Directions: Copy the text of all the records below word for word, leaving out the pictures.

Exercise input START

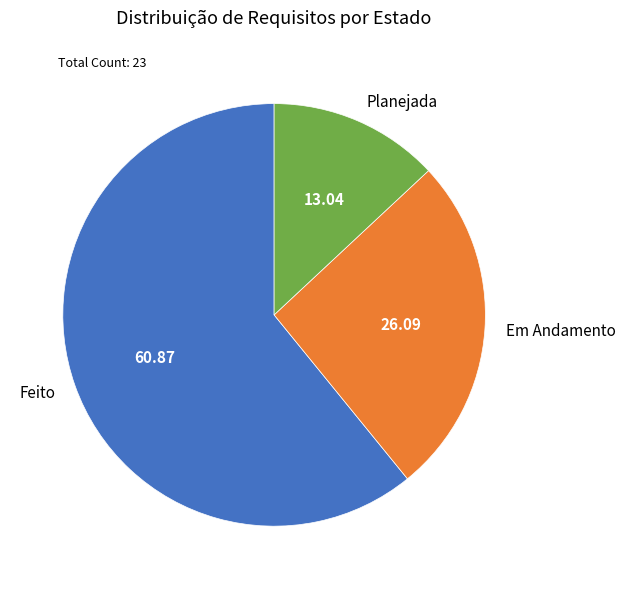

How many segments does this pie chart have?

3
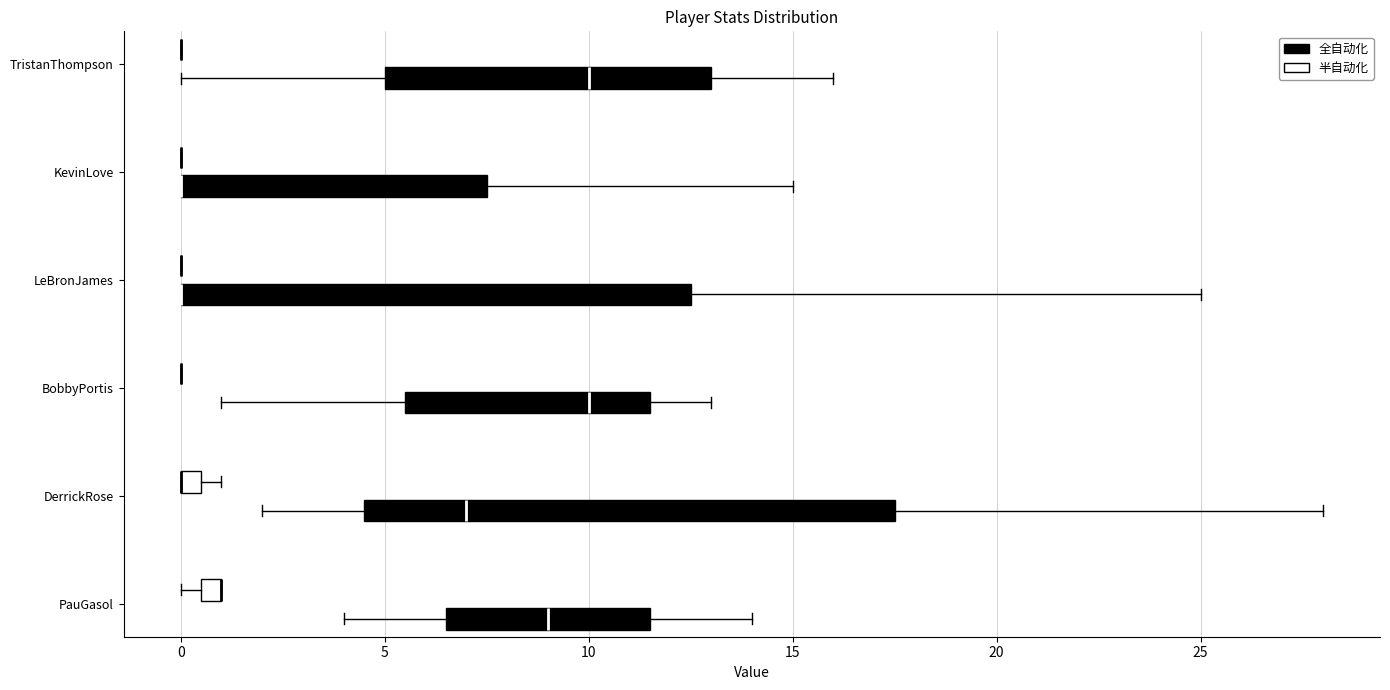

Comparing the boxes themselves (not the whiskers), which one is the widest?

DerrickRose (全自动化)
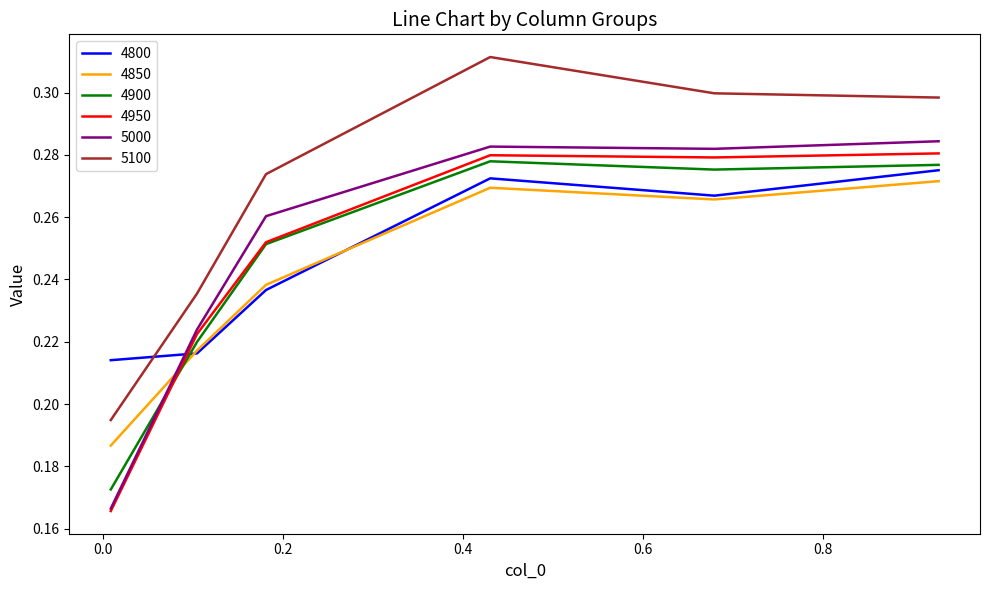

Which series has the largest total across all categories?

5100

Exercise input END

Exercise answer:
How many segments does this pie chart have?

3

Comparing the boxes themselves (not the whiskers), which one is the widest?

DerrickRose (全自动化)

Which series has the largest total across all categories?

5100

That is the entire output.